>> START Extract to read

Obviously sad for the farmer who didn’t manage to harvest these, but it was a wonderful sight when I was on my way to the sea on Friday. Sorry, I know it should be wordless!
As spring slowly arrives my thoughts turn to spring vegetables but nature has a way of disappointing; spring vegetables won’t be ready until April or even May, in March if we’re lucky there are still a few of the winter crops to sustain us. But this is the period that is known to be lean.
Today I picked more Calabrese, tonight I’m going to make Orecchiette in the Pulgese style. Last week I made risotto and some we ate as an accompanying vegetable. With the warmer days the spears are growing more quickly and it won’t be long before the plants will be consigned to the compost heap; but they have given such value; definitely growing even more plants next year. I’ve already decided to try growing them from seed myself and have already bought the seed, I suppose I will need to start the seed in mid-June, if anyone has any experience in this I’d be grateful for the advice. I usually plant this type of winter vegetable out into the beds vacated by the onion crop; they then have time to grow into mature plants before light levels drop.
Swiss chard ‘Bright Lights’ is another crop that just goes on and on. In spring very young leaves can be cut for salad adding very pretty colour to the salad bowl, then by mid-summer and through the winter it leaves can be cooked in a variety of ways, again a very reliable crop, I sowed more seed yesterday to replace the plants you see here.

>> END Extract to read
>> START Items

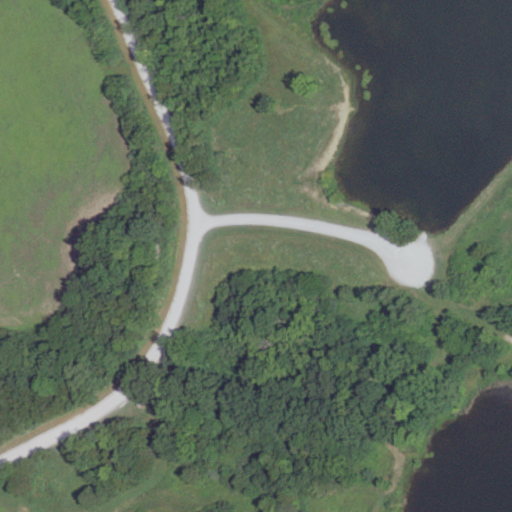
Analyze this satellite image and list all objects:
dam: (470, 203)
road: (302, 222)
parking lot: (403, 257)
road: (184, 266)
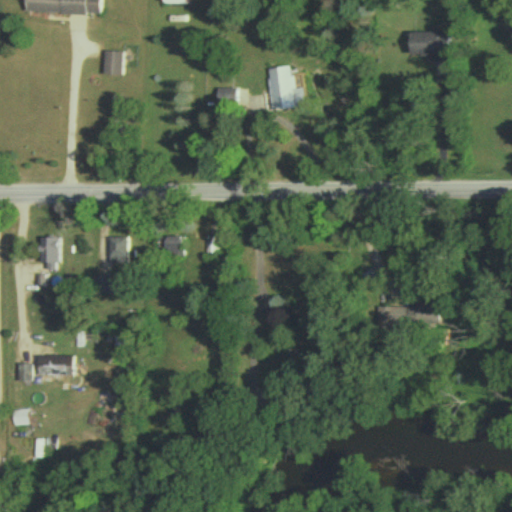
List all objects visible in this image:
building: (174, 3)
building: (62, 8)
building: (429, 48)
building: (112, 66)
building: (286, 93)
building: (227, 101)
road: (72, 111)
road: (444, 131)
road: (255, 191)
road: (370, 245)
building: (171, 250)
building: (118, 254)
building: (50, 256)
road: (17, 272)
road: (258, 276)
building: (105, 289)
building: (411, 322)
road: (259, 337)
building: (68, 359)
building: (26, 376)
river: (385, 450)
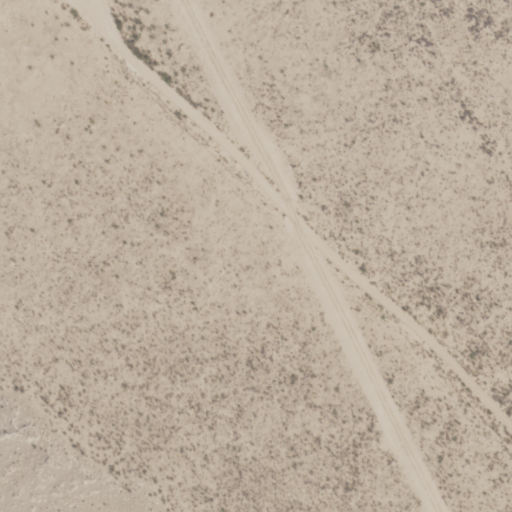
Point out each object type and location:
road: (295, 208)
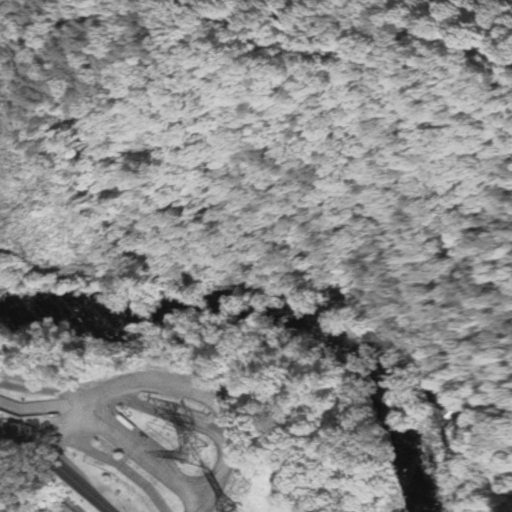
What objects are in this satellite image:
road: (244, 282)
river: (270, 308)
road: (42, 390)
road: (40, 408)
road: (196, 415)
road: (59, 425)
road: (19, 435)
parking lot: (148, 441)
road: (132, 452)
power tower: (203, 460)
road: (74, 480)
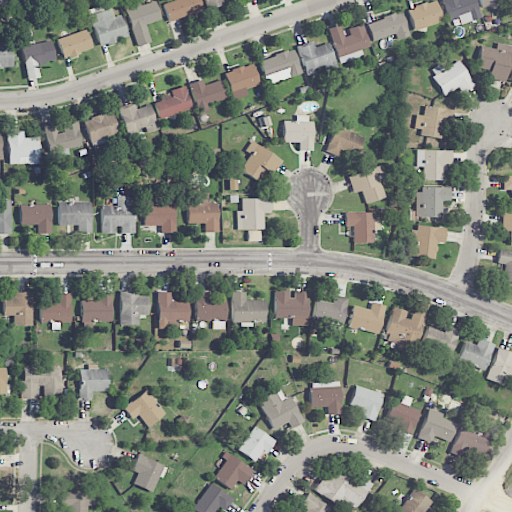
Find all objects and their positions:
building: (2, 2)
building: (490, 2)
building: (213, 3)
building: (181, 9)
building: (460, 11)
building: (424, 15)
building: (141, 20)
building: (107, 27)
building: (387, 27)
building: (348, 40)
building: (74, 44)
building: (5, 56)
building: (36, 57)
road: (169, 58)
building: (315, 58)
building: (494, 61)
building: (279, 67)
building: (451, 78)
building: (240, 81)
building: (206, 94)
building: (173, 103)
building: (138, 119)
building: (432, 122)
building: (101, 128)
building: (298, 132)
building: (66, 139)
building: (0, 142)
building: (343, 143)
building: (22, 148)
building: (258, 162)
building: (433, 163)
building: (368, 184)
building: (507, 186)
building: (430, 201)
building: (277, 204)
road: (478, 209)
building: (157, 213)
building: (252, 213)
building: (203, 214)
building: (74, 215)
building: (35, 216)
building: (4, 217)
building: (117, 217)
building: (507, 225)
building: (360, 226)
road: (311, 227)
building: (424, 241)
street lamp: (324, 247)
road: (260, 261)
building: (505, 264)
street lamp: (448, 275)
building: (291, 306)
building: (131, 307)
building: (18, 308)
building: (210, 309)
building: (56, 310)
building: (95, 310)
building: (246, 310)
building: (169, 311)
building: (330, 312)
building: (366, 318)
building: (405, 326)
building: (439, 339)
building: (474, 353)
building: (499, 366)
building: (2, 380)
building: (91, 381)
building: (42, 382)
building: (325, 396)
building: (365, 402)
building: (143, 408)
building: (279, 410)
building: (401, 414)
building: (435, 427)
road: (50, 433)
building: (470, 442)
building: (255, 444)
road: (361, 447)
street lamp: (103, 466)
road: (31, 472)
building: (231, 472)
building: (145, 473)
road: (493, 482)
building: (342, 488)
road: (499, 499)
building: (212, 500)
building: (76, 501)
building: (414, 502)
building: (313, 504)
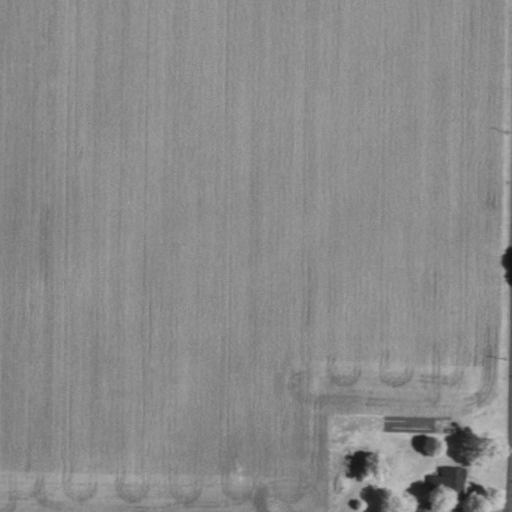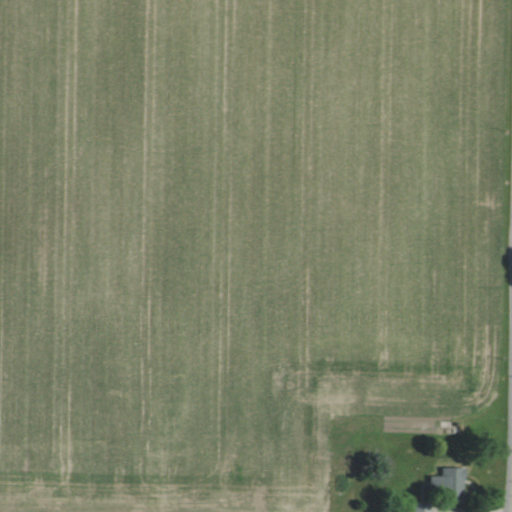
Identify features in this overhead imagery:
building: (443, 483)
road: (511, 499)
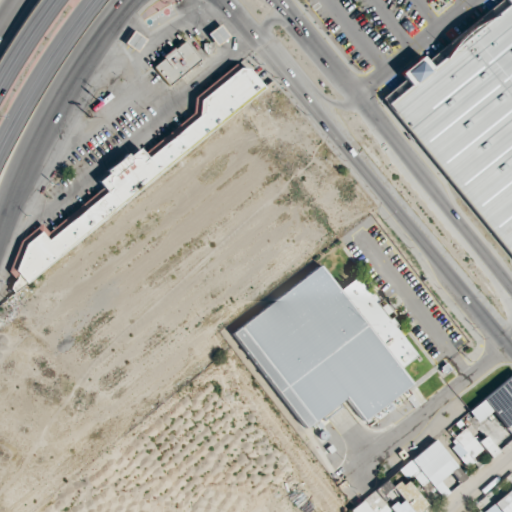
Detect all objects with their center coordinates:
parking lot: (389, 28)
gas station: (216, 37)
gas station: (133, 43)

>> END Items

Things to do:
1/ For each statement below, say whether it agrees with the vegetable garden post. Answer yes or no and quote the deciding words from the post. (a) The writer has already bought seed for growing Calabrese. (b) Spring vegetables will be ready in March. (c) The writer sowed more Swiss chard seed yesterday.
2/ Write out the vegetable garden post between "Obviously sad for" and "should be wordless!", inclusive, replacing "Friday" with "Saturday".
3/ Carry on the vegetable garden post from where it stops.

Answer list:
1/
(a) Yes: "have already bought the seed"
(b) No: "spring vegetables won’t be ready until April or even May"
(c) Yes: "I sowed more seed yesterday to replace the plants you see here"

2/
Obviously sad for the farmer who didn’t manage to harvest these, but it was a wonderful sight when I was on my way to the sea on Saturday. Sorry, I know it should be wordless!

3/
Similar and very quick to grow is Pak Choi, I still have a few plants from last autumn’s sowing and have just planted out a few new seedlings, I pricked out some into modules and then decided to try a few straight into the ground (these are red Pal Choi from Jekka McVicar.
You can see how stony this bed is, when the winter/spring vegetables come out I’m going to add some manure ready for Peppers.
I’ve tried leaving peppers in the greenhouse through other winters but they’ve always died, this year, even though we’ve had a month or six weeks of sub-zero night temperatures the plant has survived and will hopefully give me some early peppers too; so something that is always worth trying even if not always successful.
Thanks to Barbara and Christine at The Gardening Blog for hosting, why not check out what gardeners are eating from their gardens today.
We were away for last month’s Harvest day so I thought I’d better make sure I noted down what we are eating from the garden now so that I know for next year.
There isn’t a great variety, but what there is, is good and I have plans to grow more things next winter (Good Greif, am I thinking of next winter already and this one’s not even over yet!).
There are secondary heads on the Calabrese, enough to pick some every week, I love this so will definitely try to grow even more next winter, it is better value than Purple spouting broccoli that has to be in the ground from August/September and really only produces for a few weeks.
Pak Choi is actually growing even with freezing nights and some arm days, another chop I want to have available for much of the year. It can be picked for salads when young but usually grows to harvesting size very quickly so a good infill crop. I sowed some red Pak Choi in a heated propagator and it germinated in two, yes that’s TWO DAYS!
Swiss Chard is giving us some fresh leaves on a regular basis. I still have 2 more red cabbages, I’ve been stir frying it with sliced onions and ginger.
The Florence fennel I planted between the Calabrese has survived; I’ve never had any in January or February before – it might be a good crop to try in the greenhouse over winter. The dwarf beans I sowed are alive and did have flowers but there’s no sign of any actual beans!
Leeks are one of my favourite winter vegetables and as I didn’t grow so many onions last year, and we’ve eaten all that I grew already, I use leeks in recipes that say onions; this is nice as the leeks give a slightly sweeter flavour so make things taste different.
Lemons and limes are available from the greenhouse and new flowers are forming making a visit into the greenhouse a very sensual experience.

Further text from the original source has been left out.